Saved data entries:
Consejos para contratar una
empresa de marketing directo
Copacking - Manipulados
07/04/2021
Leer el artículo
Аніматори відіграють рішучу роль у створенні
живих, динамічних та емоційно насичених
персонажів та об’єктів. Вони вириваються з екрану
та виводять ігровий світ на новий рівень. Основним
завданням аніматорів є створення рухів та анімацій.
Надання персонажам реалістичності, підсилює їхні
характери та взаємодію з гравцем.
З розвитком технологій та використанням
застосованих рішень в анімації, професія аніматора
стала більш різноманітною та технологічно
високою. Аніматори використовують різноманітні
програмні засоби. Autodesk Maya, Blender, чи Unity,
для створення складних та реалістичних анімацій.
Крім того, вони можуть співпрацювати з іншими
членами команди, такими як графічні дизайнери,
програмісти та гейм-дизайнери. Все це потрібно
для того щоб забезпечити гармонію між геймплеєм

---

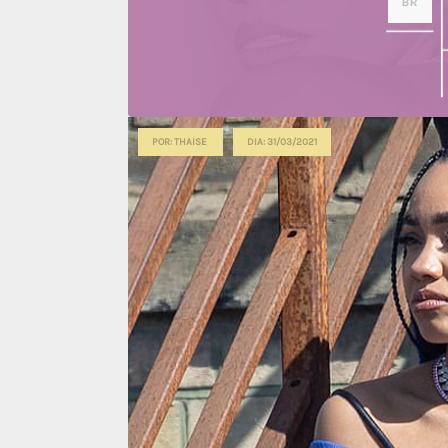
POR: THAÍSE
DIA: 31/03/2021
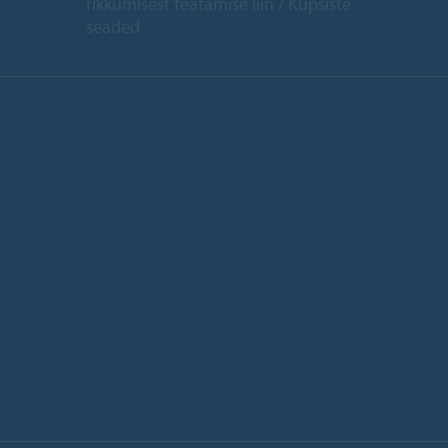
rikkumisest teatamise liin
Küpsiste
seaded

* * *

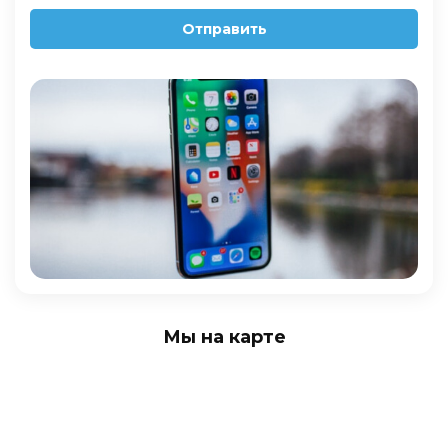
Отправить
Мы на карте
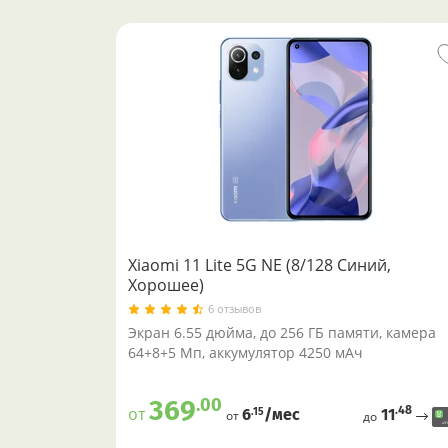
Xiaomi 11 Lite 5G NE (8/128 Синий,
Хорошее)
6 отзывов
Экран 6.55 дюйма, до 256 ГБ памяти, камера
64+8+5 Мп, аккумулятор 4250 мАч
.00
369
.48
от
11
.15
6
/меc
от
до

» **The task**
Copy the lines of these items word for word, starting with the line containing "Consejos para contratar una" and going on through the line containing "для того щоб", both included.

» **Answer for the task**
Consejos para contratar una
empresa de marketing directo
Copacking - Manipulados
07/04/2021
Leer el artículo
Аніматори відіграють рішучу роль у створенні
живих, динамічних та емоційно насичених
персонажів та об’єктів. Вони вириваються з екрану
та виводять ігровий світ на новий рівень. Основним
завданням аніматорів є створення рухів та анімацій.
Надання персонажам реалістичності, підсилює їхні
характери та взаємодію з гравцем.
З розвитком технологій та використанням
застосованих рішень в анімації, професія аніматора
стала більш різноманітною та технологічно
високою. Аніматори використовують різноманітні
програмні засоби. Autodesk Maya, Blender, чи Unity,
для створення складних та реалістичних анімацій.
Крім того, вони можуть співпрацювати з іншими
членами команди, такими як графічні дизайнери,
програмісти та гейм-дизайнери. Все це потрібно
для того щоб забезпечити гармонію між геймплеєм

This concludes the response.